II. Não tendo os Recorrentes alegado, e consequentemente, não tendo provado quaisquer factos concretos dos quais se possa retirar a ilisão da presunção de ratificação consagrada nesta norma, não havia que lhes dar razão nesta matéria.
III. Da conjugação do disposto nos n.ºs 1 e 3 do art. 10.º do CIRS, o que claramente resulta é que o facto tributário se verifica com a venda do imóvel, ocorrida em 2007, e não, como pretendem os Recorrentes, no momento da celebração da procuração irrevogável, com o recebimento da quantia em causa.
IV. Tendo o facto tributário ocorrido em 17 de fevereiro de 2007, em 2009, quando foram emitidas as liquidações de IRS impugnadas, não decorrera ainda o prazo de 4 anos de caducidade do direito de liquidação, nos termos do disposto no art. 45.º da LGT.

III. DECISÃO
Em face do exposto, acordam, em conferência, os juízes da Subsecção Comum da Secção de Contencioso Tributário do Tribunal Central Administrativo Norte, em negar provimento ao presente recurso.
Custas pelos Recorrentes.

Porto, 8 de fevereiro de 2024 - Margarida Reis (relatora) – Irene Isabel das Neves – Cristina da Nova.

===

Tarefas a realizar
**a.** Transcreva do acórdão o trecho que vai de "II. Não tendo" até "quantia em causa.".
**b.** Enumere todos os juízes cujos nomes figuram na assinatura do acórdão.
**c.** Diga se cada afirmação está de acordo com o acórdão: (i) o facto tributário ocorreu em 17 de fevereiro de 2007; (ii) o tribunal deu provimento ao recurso; (iii) as custas ficam a cargo dos Recorrentes. Responda sim ou não e cite as palavras do acórdão que o decidem.

===

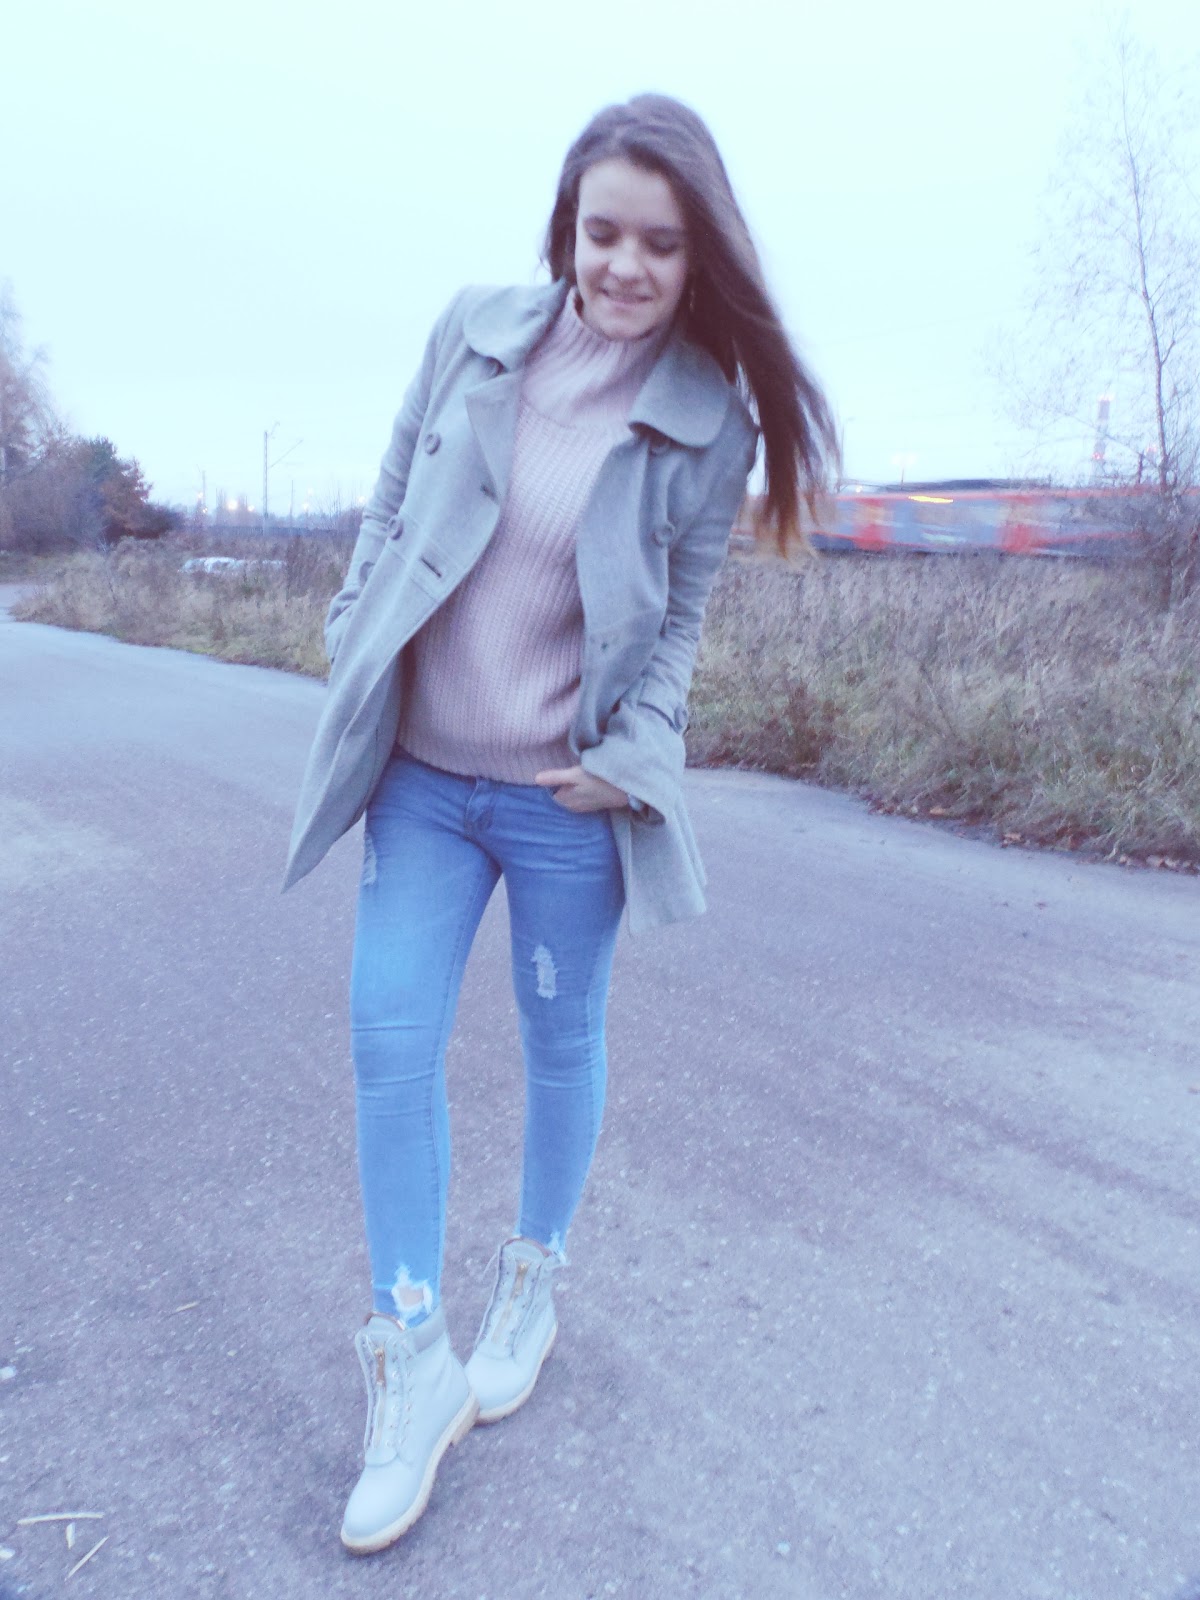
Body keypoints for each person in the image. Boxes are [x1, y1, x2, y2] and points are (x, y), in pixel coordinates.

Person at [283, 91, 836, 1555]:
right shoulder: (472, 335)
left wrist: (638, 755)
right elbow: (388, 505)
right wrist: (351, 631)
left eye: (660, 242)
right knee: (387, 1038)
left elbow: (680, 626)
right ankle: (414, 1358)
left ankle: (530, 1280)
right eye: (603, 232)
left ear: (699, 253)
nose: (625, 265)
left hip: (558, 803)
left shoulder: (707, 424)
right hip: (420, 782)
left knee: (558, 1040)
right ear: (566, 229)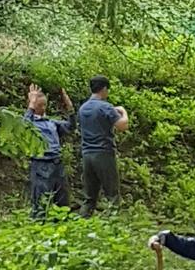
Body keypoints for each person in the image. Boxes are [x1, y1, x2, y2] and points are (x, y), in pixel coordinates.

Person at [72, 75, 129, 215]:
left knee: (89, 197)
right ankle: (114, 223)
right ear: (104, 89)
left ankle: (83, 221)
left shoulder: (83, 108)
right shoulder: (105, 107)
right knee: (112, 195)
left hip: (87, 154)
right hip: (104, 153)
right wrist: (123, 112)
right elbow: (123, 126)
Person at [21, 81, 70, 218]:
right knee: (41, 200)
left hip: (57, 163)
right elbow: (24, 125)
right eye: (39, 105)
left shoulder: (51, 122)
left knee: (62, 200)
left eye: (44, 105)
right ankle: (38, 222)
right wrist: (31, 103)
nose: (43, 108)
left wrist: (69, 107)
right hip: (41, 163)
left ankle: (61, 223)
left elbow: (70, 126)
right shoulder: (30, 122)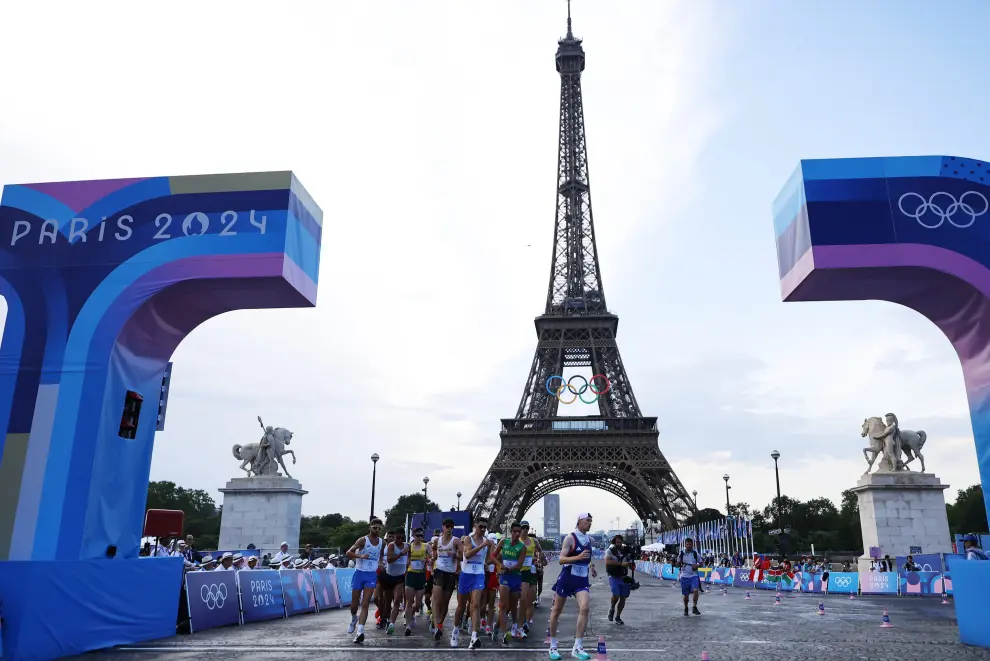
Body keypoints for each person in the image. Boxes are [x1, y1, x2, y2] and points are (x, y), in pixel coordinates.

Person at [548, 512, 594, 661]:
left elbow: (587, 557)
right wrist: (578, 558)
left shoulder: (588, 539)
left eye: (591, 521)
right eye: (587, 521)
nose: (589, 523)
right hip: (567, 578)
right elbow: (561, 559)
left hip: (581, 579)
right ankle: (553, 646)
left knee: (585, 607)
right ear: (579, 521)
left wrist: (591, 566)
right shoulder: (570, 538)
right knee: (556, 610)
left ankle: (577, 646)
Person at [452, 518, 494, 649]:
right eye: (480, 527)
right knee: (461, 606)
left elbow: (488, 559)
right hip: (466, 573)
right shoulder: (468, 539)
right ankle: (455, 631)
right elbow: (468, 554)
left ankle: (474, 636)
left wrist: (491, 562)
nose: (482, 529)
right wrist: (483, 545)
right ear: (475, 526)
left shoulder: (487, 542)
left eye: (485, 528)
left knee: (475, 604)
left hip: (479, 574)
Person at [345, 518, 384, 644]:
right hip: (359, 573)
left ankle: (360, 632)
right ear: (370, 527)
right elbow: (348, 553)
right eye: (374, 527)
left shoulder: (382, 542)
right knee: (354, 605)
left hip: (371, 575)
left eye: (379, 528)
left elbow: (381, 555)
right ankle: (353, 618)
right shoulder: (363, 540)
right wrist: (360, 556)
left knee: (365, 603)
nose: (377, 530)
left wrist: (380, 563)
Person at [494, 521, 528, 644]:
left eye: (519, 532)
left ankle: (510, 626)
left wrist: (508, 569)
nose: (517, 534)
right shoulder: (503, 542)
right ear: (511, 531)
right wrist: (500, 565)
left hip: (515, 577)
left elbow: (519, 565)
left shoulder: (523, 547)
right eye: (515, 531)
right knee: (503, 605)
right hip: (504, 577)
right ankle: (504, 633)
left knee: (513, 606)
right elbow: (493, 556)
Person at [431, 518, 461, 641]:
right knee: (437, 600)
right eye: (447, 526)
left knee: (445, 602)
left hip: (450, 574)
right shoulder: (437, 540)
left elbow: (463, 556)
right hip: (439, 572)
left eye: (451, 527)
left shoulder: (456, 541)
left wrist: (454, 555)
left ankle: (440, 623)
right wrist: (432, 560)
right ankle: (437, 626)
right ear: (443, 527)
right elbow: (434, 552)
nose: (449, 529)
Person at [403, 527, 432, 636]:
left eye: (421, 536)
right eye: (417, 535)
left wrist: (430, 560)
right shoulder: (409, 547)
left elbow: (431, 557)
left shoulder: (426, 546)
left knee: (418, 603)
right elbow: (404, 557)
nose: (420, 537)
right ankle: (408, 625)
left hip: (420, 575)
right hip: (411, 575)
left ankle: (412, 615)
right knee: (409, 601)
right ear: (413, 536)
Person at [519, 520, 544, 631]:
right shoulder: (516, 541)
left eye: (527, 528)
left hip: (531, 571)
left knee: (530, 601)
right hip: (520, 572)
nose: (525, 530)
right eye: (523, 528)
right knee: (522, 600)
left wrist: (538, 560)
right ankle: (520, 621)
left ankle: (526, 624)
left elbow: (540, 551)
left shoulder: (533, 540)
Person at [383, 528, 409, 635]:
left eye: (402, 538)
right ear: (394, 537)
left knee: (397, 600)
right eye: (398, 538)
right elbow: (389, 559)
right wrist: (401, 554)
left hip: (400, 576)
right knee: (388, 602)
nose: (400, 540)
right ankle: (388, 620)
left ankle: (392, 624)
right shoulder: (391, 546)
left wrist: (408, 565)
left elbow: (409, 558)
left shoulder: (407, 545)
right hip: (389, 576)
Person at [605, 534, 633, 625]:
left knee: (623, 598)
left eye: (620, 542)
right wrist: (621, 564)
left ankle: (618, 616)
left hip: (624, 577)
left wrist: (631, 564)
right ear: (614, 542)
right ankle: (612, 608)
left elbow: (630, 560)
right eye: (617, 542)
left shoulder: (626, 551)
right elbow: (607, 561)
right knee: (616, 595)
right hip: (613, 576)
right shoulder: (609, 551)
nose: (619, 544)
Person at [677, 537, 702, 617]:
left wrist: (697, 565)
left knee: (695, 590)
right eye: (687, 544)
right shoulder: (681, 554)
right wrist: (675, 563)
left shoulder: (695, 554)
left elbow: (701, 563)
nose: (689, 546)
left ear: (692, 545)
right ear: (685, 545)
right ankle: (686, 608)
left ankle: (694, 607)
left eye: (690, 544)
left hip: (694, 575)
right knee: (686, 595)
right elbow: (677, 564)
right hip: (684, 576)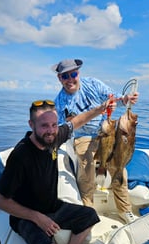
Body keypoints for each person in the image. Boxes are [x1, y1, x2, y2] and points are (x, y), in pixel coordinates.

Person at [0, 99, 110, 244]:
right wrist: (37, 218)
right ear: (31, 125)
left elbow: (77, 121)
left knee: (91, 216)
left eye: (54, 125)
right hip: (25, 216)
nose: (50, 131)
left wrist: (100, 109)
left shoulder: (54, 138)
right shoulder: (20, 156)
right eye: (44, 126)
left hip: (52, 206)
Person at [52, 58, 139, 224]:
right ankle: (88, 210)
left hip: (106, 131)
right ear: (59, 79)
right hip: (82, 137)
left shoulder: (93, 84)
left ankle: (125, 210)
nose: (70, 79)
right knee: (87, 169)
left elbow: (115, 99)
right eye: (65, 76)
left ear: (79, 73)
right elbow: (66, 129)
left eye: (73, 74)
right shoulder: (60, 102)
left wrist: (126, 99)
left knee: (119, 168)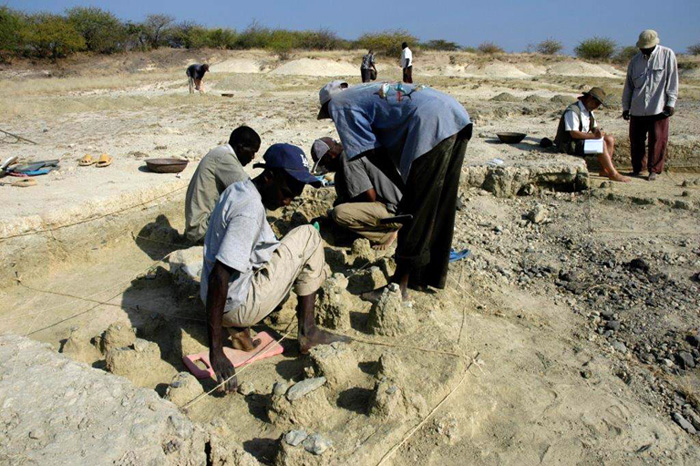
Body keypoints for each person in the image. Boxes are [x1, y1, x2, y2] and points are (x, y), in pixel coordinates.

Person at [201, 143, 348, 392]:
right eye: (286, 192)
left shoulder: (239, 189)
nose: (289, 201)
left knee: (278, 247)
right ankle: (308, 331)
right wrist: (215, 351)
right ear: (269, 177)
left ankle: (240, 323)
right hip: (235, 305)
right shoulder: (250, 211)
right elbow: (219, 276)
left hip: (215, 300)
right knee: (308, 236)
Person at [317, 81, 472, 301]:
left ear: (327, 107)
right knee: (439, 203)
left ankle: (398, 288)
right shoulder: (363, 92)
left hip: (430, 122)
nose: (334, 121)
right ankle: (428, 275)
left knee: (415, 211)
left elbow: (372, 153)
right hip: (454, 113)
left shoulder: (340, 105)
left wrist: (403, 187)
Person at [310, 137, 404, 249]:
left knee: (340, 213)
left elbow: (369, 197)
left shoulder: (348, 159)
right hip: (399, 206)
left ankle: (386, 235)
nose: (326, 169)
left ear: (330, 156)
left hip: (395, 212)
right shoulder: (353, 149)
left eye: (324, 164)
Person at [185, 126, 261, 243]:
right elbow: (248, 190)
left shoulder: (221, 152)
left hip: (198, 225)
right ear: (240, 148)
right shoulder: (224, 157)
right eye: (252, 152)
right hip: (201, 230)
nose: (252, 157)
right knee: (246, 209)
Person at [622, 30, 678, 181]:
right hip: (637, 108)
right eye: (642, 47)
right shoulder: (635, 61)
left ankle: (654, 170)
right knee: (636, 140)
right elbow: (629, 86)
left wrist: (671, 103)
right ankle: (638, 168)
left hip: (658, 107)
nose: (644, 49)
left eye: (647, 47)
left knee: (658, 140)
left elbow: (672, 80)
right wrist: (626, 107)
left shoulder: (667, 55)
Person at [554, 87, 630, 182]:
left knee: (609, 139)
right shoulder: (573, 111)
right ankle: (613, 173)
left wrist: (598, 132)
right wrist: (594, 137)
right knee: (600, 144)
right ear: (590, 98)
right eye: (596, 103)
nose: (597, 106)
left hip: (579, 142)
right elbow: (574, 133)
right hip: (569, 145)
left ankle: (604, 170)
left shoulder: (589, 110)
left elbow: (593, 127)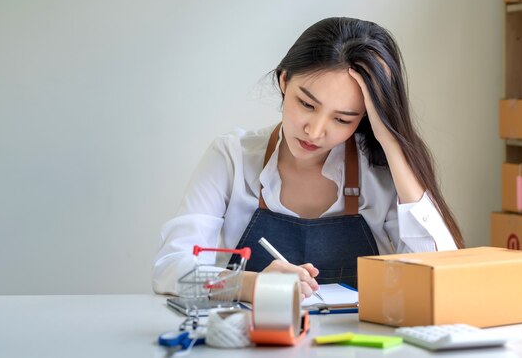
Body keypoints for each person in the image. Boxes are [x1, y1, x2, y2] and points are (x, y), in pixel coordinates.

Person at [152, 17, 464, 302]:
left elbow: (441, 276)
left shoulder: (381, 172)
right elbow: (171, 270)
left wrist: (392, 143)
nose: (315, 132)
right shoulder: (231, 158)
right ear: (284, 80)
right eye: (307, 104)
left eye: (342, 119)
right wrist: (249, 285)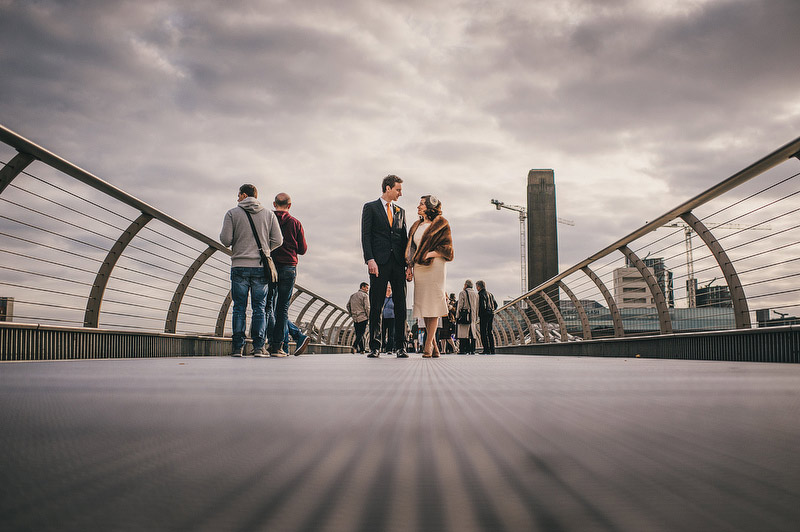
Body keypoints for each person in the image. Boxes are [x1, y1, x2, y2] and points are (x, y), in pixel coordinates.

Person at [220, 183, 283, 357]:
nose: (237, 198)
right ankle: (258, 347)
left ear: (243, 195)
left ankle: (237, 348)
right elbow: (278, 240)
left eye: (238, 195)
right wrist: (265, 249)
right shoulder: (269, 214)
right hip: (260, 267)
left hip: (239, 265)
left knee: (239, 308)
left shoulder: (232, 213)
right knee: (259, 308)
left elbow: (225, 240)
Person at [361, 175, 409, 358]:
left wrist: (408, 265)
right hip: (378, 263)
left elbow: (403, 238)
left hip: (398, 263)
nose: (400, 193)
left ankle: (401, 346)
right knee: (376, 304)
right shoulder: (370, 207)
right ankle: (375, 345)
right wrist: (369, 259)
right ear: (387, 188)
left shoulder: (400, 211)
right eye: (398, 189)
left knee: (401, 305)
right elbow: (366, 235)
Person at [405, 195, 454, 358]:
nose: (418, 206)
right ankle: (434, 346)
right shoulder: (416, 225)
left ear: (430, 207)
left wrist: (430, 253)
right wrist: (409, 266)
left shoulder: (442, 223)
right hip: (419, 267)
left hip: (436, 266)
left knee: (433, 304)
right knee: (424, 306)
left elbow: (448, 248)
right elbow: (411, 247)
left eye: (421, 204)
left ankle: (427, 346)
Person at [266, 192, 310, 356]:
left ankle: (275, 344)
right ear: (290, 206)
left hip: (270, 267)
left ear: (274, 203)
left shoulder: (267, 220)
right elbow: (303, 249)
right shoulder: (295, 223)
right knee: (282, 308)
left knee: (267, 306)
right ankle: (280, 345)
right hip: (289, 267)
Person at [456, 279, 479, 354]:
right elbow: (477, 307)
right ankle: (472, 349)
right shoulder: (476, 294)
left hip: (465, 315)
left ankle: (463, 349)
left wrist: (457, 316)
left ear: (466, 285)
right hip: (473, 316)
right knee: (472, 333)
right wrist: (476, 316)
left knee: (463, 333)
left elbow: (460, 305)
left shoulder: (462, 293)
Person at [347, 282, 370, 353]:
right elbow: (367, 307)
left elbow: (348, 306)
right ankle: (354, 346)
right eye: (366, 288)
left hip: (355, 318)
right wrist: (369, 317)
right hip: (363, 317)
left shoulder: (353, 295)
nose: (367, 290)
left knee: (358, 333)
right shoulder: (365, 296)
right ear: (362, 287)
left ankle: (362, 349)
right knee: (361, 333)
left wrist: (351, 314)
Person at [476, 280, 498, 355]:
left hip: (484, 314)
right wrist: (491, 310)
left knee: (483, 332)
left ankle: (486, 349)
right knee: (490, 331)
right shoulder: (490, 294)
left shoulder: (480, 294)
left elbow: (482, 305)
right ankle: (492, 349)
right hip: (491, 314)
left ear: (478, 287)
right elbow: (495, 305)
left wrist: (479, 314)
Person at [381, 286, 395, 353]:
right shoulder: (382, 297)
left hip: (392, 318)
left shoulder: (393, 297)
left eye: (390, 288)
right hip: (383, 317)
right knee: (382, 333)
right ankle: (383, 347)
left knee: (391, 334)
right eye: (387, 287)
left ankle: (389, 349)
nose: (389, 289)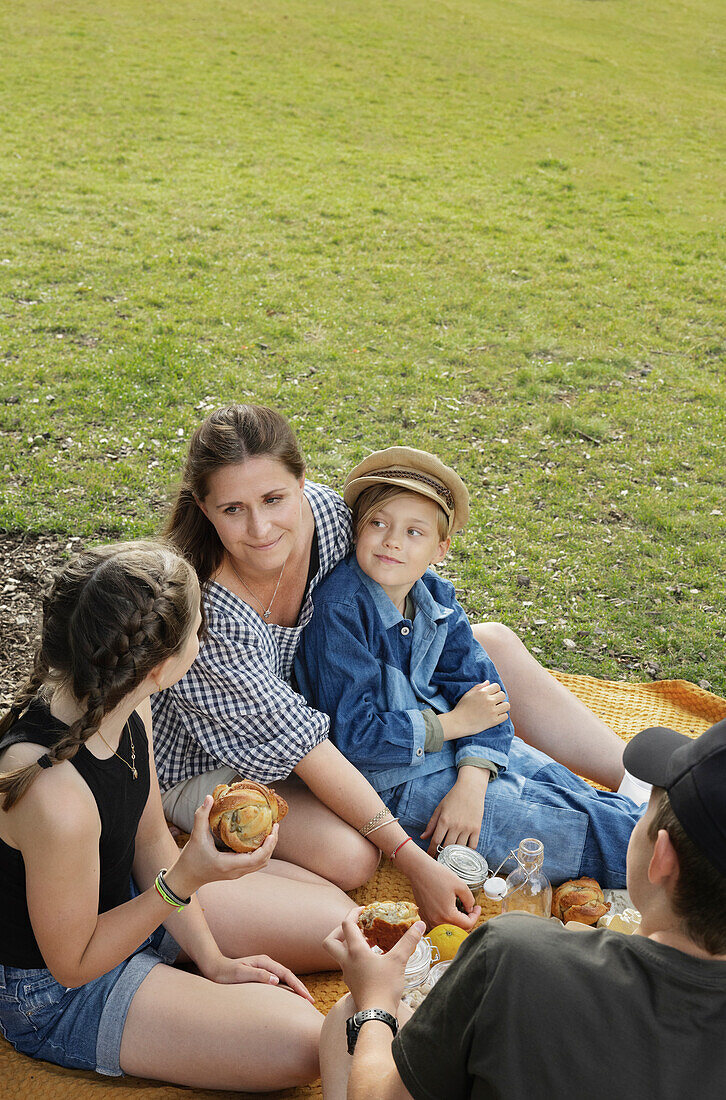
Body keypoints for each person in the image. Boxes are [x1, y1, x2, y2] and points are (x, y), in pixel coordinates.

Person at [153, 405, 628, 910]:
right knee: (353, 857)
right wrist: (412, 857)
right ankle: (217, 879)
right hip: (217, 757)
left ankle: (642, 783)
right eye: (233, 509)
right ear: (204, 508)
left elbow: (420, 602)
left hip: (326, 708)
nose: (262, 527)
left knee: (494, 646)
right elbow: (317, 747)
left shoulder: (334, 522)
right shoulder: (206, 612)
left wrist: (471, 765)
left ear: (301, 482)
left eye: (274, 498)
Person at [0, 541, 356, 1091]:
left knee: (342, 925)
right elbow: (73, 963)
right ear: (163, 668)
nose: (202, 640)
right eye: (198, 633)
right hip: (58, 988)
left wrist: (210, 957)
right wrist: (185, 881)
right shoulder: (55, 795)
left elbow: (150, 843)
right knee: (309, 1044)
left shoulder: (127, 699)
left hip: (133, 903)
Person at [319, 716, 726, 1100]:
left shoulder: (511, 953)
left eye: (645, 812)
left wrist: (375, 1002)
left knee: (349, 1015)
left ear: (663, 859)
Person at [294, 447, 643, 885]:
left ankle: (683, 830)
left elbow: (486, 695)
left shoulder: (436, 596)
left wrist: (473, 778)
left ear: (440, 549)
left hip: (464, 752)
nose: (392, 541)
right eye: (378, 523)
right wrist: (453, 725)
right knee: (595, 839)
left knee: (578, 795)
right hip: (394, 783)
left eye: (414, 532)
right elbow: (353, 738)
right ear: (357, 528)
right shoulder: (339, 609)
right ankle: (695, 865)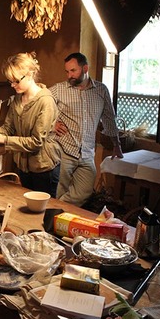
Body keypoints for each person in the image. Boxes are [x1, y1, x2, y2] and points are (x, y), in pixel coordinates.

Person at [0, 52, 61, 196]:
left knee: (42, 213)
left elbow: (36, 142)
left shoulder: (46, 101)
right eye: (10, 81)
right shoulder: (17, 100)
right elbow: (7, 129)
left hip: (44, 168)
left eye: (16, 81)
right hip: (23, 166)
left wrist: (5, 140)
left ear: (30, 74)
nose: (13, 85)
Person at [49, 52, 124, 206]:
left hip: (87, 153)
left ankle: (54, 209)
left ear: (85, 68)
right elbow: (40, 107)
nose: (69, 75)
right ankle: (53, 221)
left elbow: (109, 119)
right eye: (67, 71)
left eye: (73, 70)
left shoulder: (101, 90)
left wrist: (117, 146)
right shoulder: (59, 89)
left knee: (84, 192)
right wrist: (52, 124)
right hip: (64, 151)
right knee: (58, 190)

===

Respostas por tarefa
**a.**
II. Não tendo os Recorrentes alegado, e consequentemente, não tendo provado quaisquer factos concretos dos quais se possa retirar a ilisão da presunção de ratificação consagrada nesta norma, não havia que lhes dar razão nesta matéria.
III. Da conjugação do disposto nos n.ºs 1 e 3 do art. 10.º do CIRS, o que claramente resulta é que o facto tributário se verifica com a venda do imóvel, ocorrida em 2007, e não, como pretendem os Recorrentes, no momento da celebração da procuração irrevogável, com o recebimento da quantia em causa.

**b.** Margarida Reis (relatora), Irene Isabel das Neves, Cristina da Nova

**c.**
(i) Sim: "Tendo o facto tributário ocorrido em 17 de fevereiro de 2007"
(ii) Não: "em negar provimento ao presente recurso"
(iii) Sim: "Custas pelos Recorrentes."